U.S. officials said the CIA's view is that the Senate committee is wrong to assert that harsh interrogations and the secret prison program produced no intelligence which proved useful in exposing dangerous militants or terrorist plots.

The CIA's current director, John Brennan, was a senior agency official when the harshest CIA tactics were in use. Officials said that in closed-door meetings with Congress, he complained the Senate report contained major inaccuracies.

The CIA confirmed that it disputed committee findings.

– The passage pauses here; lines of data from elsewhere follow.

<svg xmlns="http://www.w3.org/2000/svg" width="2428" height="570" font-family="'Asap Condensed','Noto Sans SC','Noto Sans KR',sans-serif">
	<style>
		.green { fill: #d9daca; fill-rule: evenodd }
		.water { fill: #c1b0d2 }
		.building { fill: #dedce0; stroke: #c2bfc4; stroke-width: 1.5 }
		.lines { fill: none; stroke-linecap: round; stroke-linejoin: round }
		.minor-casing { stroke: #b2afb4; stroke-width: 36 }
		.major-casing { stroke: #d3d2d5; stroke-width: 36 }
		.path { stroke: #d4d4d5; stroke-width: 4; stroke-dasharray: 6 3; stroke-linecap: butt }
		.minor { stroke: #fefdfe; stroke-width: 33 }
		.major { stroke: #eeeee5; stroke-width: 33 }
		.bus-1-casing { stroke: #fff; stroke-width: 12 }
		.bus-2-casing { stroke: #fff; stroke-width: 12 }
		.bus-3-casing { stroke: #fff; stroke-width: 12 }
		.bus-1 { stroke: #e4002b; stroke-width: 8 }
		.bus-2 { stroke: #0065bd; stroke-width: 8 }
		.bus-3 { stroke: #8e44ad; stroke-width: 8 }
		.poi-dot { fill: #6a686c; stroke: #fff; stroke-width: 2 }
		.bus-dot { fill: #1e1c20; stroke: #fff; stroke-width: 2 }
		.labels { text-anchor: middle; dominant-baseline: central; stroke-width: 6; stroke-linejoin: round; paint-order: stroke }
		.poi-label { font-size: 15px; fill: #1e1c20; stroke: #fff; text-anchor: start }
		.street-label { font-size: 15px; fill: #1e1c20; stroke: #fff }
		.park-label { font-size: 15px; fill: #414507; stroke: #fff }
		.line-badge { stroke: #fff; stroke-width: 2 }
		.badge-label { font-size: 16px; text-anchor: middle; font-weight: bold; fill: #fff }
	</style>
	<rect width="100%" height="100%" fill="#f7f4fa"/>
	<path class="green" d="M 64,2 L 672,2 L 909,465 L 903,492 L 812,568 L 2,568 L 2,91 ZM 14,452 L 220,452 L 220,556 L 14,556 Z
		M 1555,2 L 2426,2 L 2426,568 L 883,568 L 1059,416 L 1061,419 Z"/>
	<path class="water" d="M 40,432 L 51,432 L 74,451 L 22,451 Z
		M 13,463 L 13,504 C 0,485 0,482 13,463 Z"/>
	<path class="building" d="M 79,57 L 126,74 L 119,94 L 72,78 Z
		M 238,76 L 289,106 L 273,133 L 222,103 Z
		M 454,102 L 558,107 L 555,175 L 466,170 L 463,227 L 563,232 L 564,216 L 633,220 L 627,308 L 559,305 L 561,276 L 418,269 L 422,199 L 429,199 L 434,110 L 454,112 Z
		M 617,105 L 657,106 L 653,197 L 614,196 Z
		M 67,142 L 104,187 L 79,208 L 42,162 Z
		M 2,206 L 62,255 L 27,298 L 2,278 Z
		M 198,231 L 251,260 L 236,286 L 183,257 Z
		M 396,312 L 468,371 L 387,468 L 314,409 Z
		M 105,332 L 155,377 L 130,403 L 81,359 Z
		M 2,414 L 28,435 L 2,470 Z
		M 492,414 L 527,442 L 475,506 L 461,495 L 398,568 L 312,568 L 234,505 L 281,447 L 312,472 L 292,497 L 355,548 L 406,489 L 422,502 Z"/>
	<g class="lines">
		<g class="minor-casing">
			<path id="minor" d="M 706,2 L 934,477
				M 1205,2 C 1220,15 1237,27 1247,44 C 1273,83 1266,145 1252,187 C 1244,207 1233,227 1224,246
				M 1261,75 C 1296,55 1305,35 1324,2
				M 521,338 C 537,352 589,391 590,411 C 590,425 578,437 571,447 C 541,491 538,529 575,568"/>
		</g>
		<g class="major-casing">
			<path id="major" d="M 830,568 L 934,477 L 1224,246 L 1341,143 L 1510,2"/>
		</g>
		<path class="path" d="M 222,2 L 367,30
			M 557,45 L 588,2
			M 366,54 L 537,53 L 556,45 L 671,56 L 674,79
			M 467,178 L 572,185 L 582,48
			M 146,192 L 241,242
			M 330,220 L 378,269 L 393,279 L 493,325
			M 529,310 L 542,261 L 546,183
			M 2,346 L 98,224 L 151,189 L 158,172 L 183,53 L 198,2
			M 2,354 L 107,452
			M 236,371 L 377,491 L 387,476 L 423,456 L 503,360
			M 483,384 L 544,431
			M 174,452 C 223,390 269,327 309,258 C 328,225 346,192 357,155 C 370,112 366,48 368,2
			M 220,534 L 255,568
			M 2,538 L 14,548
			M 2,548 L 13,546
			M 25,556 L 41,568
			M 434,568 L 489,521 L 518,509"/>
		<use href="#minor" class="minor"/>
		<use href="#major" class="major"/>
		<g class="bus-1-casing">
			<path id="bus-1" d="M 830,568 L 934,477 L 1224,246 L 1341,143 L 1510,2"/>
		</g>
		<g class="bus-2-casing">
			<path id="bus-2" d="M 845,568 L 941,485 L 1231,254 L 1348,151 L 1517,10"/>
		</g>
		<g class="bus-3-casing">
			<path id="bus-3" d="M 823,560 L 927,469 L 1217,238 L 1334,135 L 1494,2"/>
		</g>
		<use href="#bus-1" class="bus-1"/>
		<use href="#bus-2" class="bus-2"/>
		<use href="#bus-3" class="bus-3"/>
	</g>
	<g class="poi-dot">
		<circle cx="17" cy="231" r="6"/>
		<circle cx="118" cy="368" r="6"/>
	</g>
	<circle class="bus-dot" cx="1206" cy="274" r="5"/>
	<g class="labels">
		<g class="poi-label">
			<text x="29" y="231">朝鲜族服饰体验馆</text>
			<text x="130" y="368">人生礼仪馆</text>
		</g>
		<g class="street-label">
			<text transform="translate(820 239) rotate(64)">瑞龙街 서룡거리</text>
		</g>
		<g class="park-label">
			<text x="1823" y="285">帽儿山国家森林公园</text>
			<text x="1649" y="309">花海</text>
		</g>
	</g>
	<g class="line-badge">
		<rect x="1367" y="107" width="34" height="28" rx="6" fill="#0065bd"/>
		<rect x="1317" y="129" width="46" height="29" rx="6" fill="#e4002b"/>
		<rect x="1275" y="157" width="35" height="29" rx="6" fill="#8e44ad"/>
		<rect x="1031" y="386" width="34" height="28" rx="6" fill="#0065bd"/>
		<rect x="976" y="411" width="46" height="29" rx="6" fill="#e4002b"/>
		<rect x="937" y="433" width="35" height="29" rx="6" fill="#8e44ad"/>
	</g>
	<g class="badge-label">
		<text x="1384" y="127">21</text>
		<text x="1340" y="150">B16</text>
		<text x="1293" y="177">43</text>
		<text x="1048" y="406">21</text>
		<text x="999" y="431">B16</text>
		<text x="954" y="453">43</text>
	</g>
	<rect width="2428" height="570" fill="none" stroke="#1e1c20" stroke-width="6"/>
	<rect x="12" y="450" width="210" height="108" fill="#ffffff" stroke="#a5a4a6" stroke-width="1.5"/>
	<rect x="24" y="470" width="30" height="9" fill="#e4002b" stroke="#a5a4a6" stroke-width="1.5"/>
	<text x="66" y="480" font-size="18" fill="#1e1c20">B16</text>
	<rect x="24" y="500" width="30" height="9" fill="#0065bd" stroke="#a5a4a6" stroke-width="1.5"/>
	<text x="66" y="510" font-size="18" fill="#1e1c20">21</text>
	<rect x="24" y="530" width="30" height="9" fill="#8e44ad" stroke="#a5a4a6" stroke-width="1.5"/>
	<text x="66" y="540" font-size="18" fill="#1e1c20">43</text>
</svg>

"Our response agreed with a number of the study's findings, but also detailed significant errors in the study. Since that time, CIA and Committee staff have had extensive dialogue on this issue and the Agency is prepared to work with the Committee to determine the best way forward on potential declassification," said CIA spokesman Dean Boyd.

The agency's reservations about the committee inquiry were echoed by Senator Saxby Chambliss, the committee's top Republican. "I believe that this study is significantly flawed and does not accurately portray history. Therefore, the committee should not pursue to de-classify the study," Chambliss said.